The role of stereopsis and early postoperative alignment in long-term surgical results of intermittent exotropia.

作者信息

Beneish R, Flanders M

机构信息

Department of Ophthalmology, Montreal Children's Hospital, Que.

出版信息

Can J Ophthalmol. 1994 Jun;29(3):119-24.

PMID:7922850
Abstract

Despite the presence of good stereopsis, surgically corrected intermittent exotropes may show a gradual outward shift with time. The purpose of this study was to identify early factors that influence the success of corrective surgery. Sixty-seven consecutive patients treated surgically for intermittent exotropia (age range 1.9 to 76 years) constituted our final sample. Sensory status was evaluated with the Titmus stereotest. A successful surgical result was defined as phoria or intermittent tropia of +/- 10 prism dioptres or less for near and distance with maintained or improved stereopsis, 6 months or more after surgery. The average postoperative follow-up period was 3.3 (range 0.5 to 11) years. Good stereopsis (60 seconds of arc or better) was present in only 42% of the patients preoperatively and 61% postoperatively. The overall surgical success rate was 60%. Early overcorrection, defined as an esodeviation present within the first 4 weeks after surgery, caused a significant improvement in the success rate, to 79% (p = 0.03). Poor preoperative stereopsis combined with early overcorrection resulted in a further significant improvement in the surgical success rate, to 92% (p = 0.07). This suggests that poor preoperative stereopsis does not necessarily preclude, and may enhance, long-term alignment stability postoperatively. We suggest that it is peripheral rather than central fusion that keeps the eyes well aligned after surgery and prevents recurrence of the exodeviation.

摘要

尽管存在良好的立体视,但手术矫正的间歇性外斜视可能会随着时间逐渐向外偏移。

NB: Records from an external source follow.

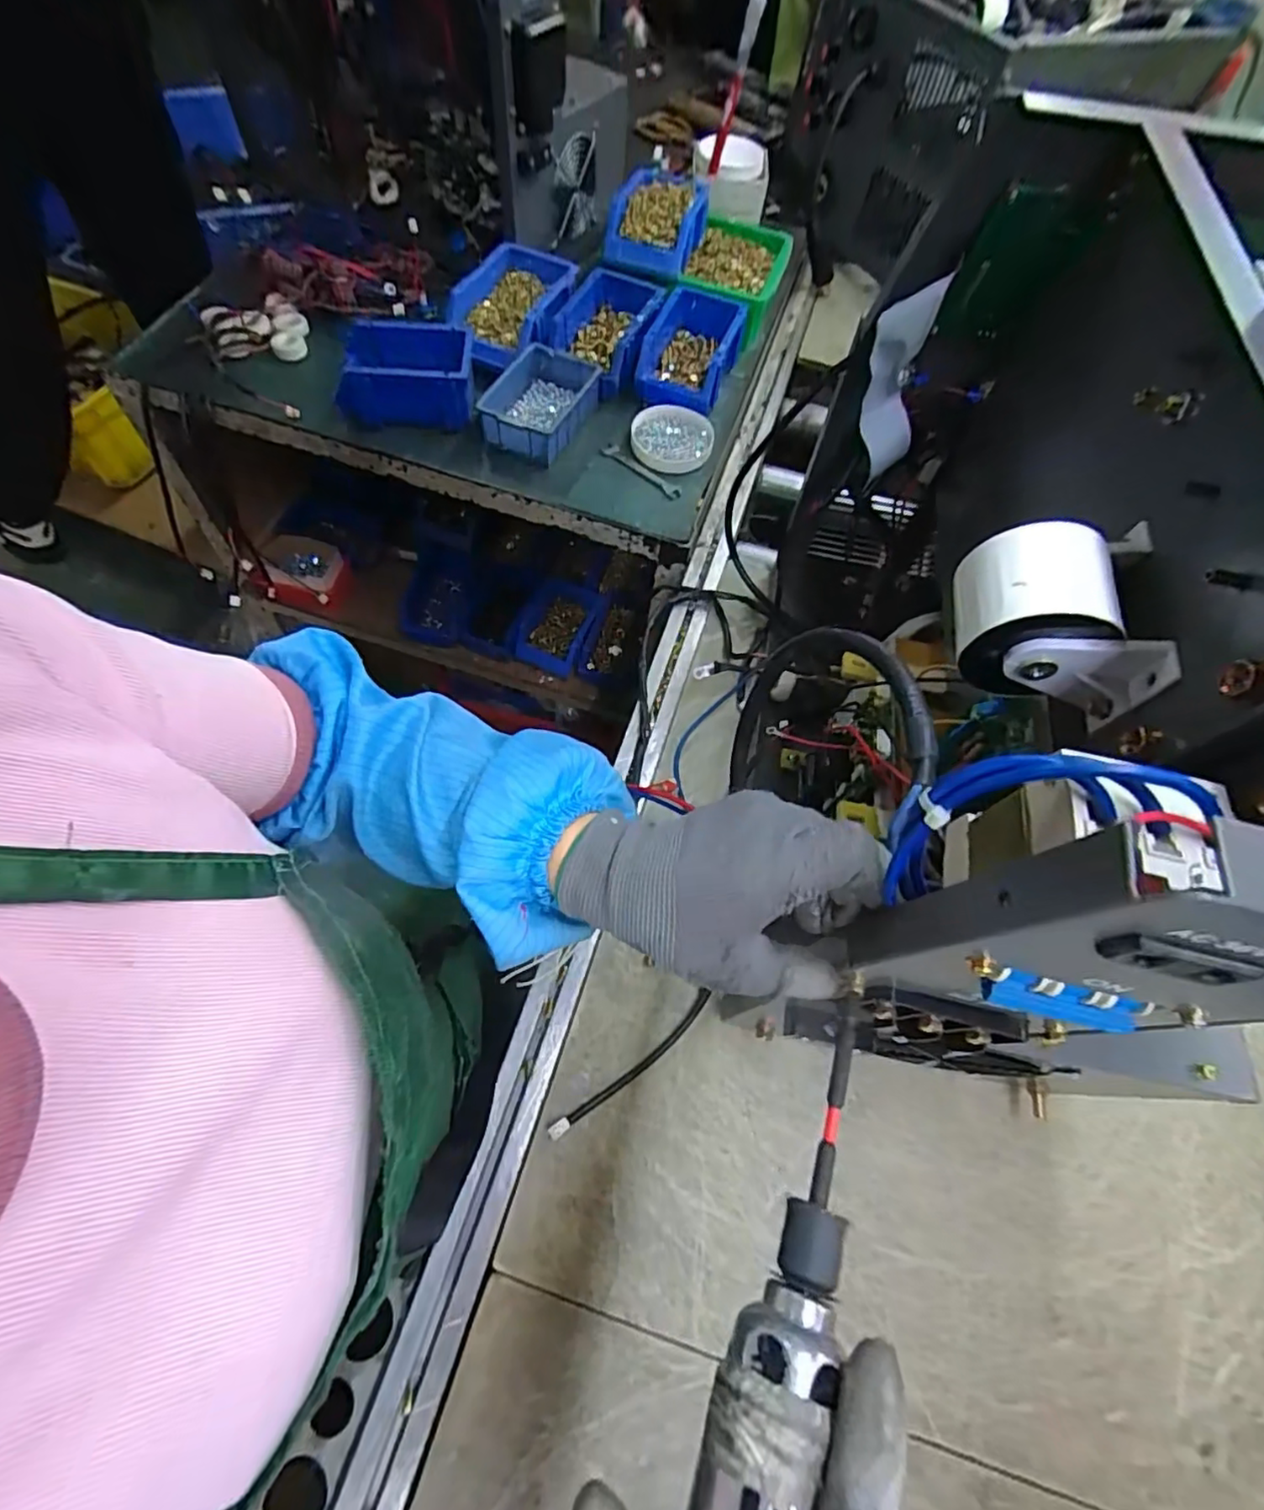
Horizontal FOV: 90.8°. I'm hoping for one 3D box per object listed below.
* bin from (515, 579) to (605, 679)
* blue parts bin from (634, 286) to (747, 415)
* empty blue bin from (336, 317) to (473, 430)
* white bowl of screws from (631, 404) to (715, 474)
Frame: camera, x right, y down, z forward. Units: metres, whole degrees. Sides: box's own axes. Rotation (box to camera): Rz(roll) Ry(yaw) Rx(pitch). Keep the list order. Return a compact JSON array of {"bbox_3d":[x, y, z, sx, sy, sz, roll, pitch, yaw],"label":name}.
[{"bbox_3d":[-0.133,-0.229,1.119,0.120,0.057,0.171,19,64,5],"label":"bin"},{"bbox_3d":[0.080,-0.538,0.830,0.108,0.062,0.178,20,64,5],"label":"blue parts bin"},{"bbox_3d":[-0.270,-0.463,0.772,0.157,0.082,0.123,0,64,-4],"label":"empty blue bin"},{"bbox_3d":[0.051,-0.404,0.797,0.103,0.022,0.105,2,64,-4],"label":"white bowl of screws"}]

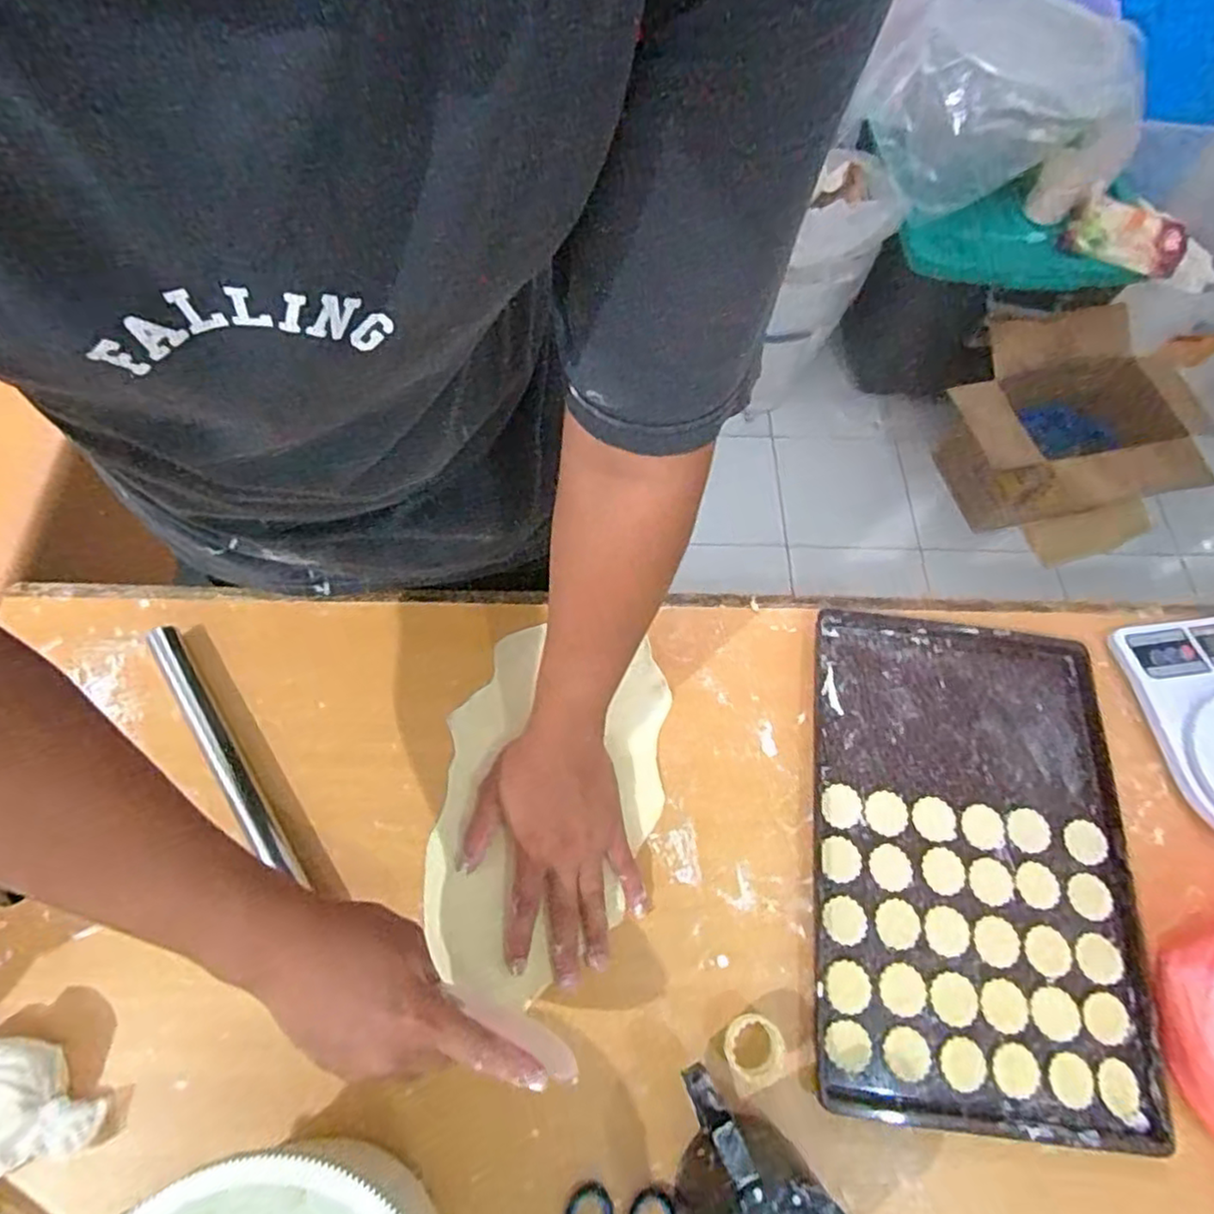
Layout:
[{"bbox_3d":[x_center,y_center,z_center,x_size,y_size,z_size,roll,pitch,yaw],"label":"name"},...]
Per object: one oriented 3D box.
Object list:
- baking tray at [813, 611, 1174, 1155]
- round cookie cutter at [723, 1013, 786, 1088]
[{"bbox_3d":[0.287,0.190,0.537,0.244,0.016,0.370,6,66,1],"label":"baking tray"},{"bbox_3d":[0.101,0.305,0.466,0.040,0.021,0.040,1,66,-2],"label":"round cookie cutter"}]

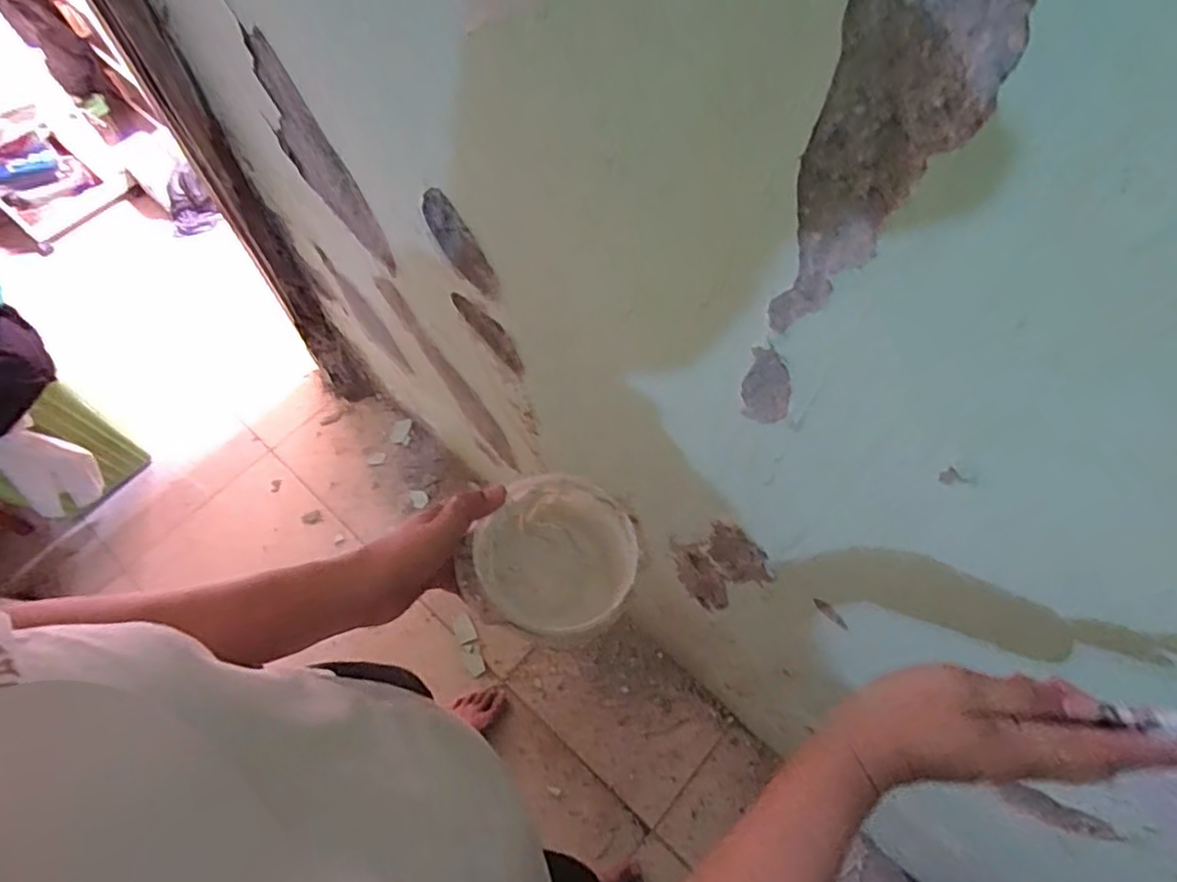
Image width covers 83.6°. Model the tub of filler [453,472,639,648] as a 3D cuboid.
[{"bbox_3d":[-0.025,0.095,0.499,0.113,0.101,0.117,0,64,0],"label":"tub of filler"}]

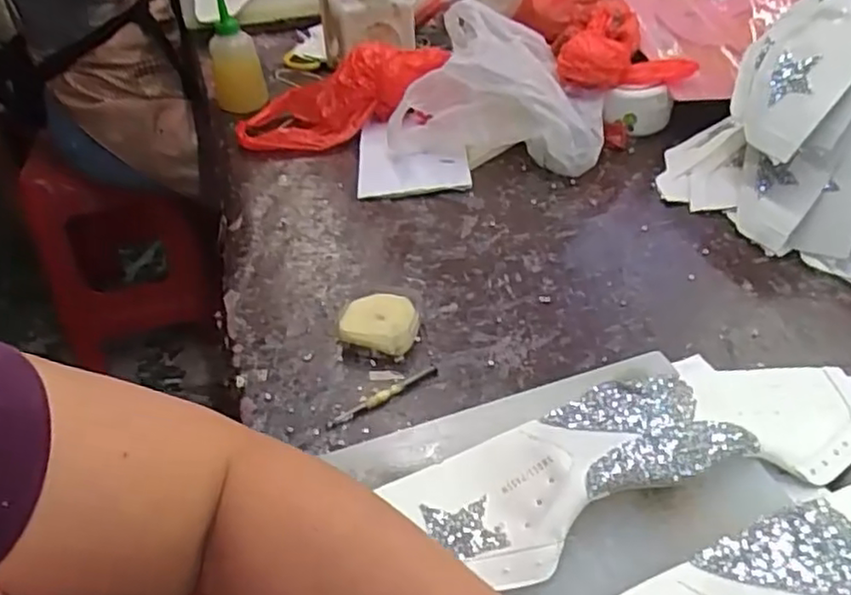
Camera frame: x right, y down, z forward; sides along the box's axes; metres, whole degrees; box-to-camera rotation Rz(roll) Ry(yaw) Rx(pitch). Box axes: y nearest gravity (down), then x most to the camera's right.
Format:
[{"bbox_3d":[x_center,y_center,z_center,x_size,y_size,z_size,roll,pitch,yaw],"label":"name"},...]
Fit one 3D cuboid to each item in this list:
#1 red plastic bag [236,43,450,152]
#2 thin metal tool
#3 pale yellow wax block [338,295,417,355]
[{"bbox_3d":[-0.103,-0.262,0.863,0.285,0.087,0.119,-26,41,0],"label":"red plastic bag"},{"bbox_3d":[-0.032,0.076,0.521,0.094,0.007,0.008,-25,43,-22],"label":"thin metal tool"},{"bbox_3d":[-0.036,0.023,0.572,0.063,0.028,0.055,3,40,10],"label":"pale yellow wax block"}]

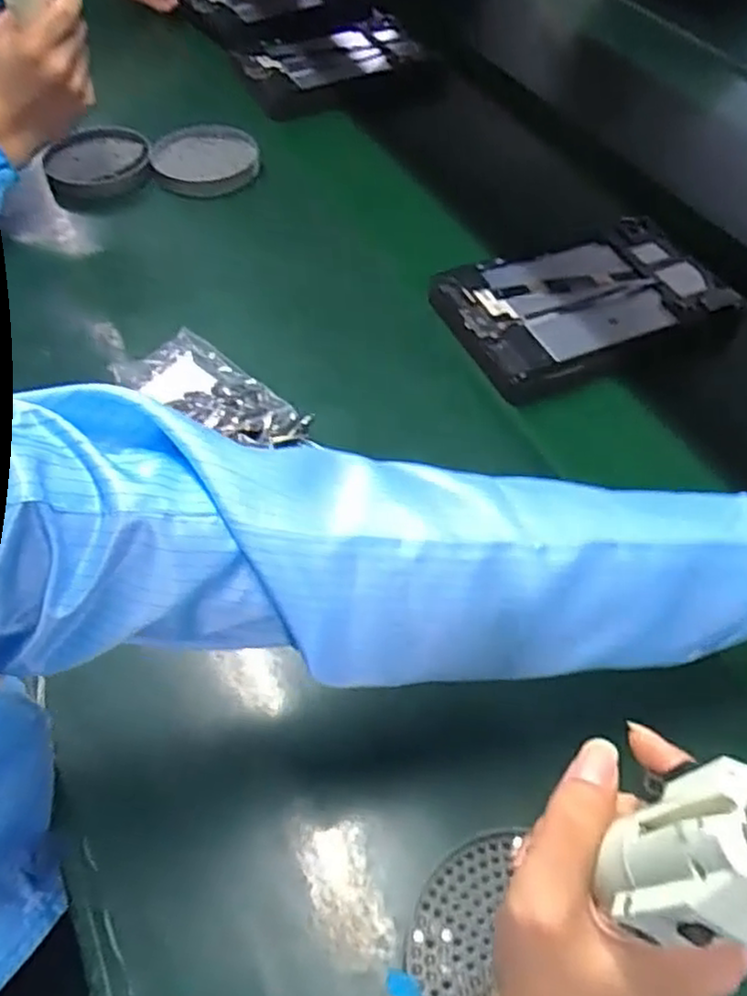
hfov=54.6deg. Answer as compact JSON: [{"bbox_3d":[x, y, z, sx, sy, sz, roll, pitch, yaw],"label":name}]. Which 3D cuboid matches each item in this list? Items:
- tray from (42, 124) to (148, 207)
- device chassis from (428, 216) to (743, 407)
[{"bbox_3d":[-0.303,-0.367,0.800,0.109,0.025,0.133,-18,56,-14],"label":"tray"},{"bbox_3d":[0.191,-0.180,0.662,0.250,0.028,0.159,-19,56,-15],"label":"device chassis"}]

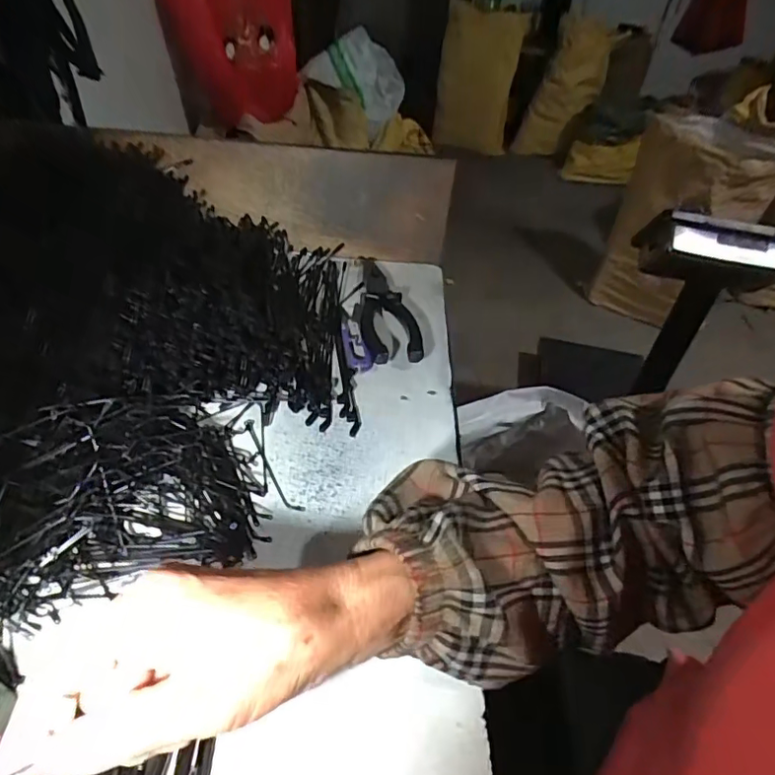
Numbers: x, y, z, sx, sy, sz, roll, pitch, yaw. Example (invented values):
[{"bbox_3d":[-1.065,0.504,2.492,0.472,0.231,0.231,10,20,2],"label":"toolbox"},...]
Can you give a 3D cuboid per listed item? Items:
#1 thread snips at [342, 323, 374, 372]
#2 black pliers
[{"bbox_3d":[-0.028,-0.037,0.469,0.018,0.010,0.068,-5,43,-14],"label":"thread snips"},{"bbox_3d":[-0.005,-0.085,0.519,0.048,0.019,0.198,-1,43,-10],"label":"black pliers"}]

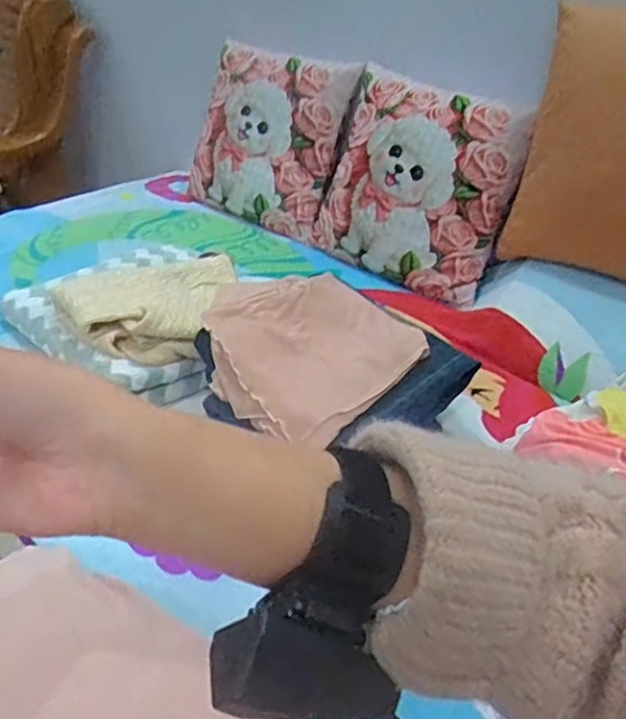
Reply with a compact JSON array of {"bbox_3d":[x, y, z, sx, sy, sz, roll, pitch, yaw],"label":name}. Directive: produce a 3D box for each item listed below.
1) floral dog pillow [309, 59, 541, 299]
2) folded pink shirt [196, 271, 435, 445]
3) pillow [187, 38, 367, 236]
[{"bbox_3d":[0.160,-0.307,1.162,0.119,0.330,0.372,-22,41,-35],"label":"floral dog pillow"},{"bbox_3d":[-0.003,-0.023,0.800,0.230,0.100,0.242,29,40,33],"label":"folded pink shirt"},{"bbox_3d":[-0.101,-0.477,1.384,0.352,0.348,0.090,23,20,23],"label":"pillow"}]

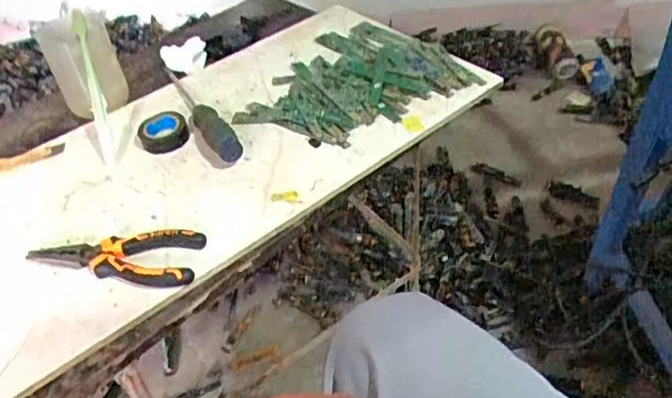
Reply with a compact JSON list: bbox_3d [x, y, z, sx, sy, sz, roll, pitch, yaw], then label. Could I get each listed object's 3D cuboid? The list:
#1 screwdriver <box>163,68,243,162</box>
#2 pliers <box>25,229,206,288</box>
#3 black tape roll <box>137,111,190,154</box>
[{"bbox_3d":[-0.168,-0.108,0.698,0.024,0.028,0.241,-26,45,-20],"label":"screwdriver"},{"bbox_3d":[-0.201,0.052,0.535,0.156,0.021,0.053,-1,42,7],"label":"pliers"},{"bbox_3d":[-0.197,-0.076,0.672,0.056,0.022,0.060,-4,42,4],"label":"black tape roll"}]

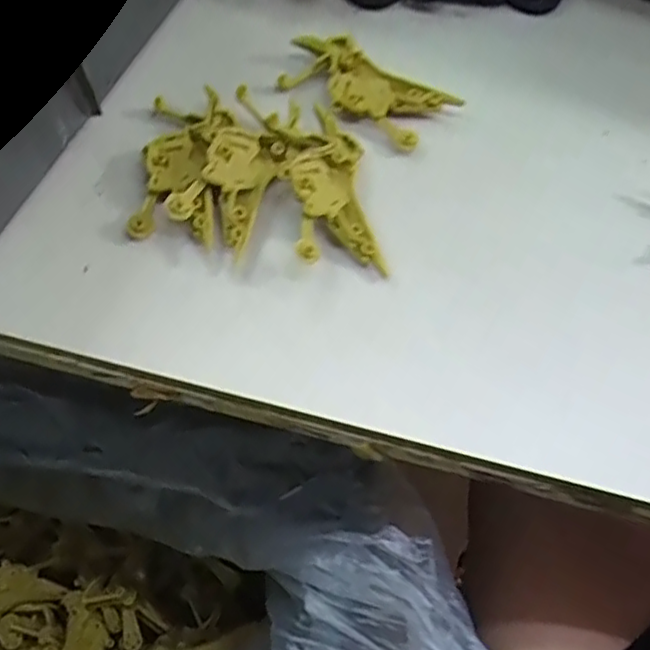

本研究的目的是确定影响矫正手术成功的早期因素。我们的最终样本包括67例连续接受手术治疗的间歇性外斜视患者(年龄范围1.9至76岁)。使用Titmus立体视测试评估感觉状态。手术成功的结果定义为术后6个月或更长时间,近距和远距时斜视度为±10棱镜度或更小的隐斜视或间歇性斜视,且立体视保持或改善。术后平均随访期为3.3年(范围0.5至11年)。术前仅42%的患者存在良好的立体视(60秒弧度或更好),术后为61%。总体手术成功率为60%。早期过矫定义为术后前4周内出现的内斜视,使成功率显著提高至79%(p = 0.03)。术前立体视差合并早期过矫使手术成功率进一步显著提高至92%(p = 0.07)。这表明术前立体视差不一定会妨碍术后长期眼位稳定,反而可能会增强这种稳定性。我们认为,术后保持双眼良好眼位并防止外斜视复发的是周边融合而非中央融合。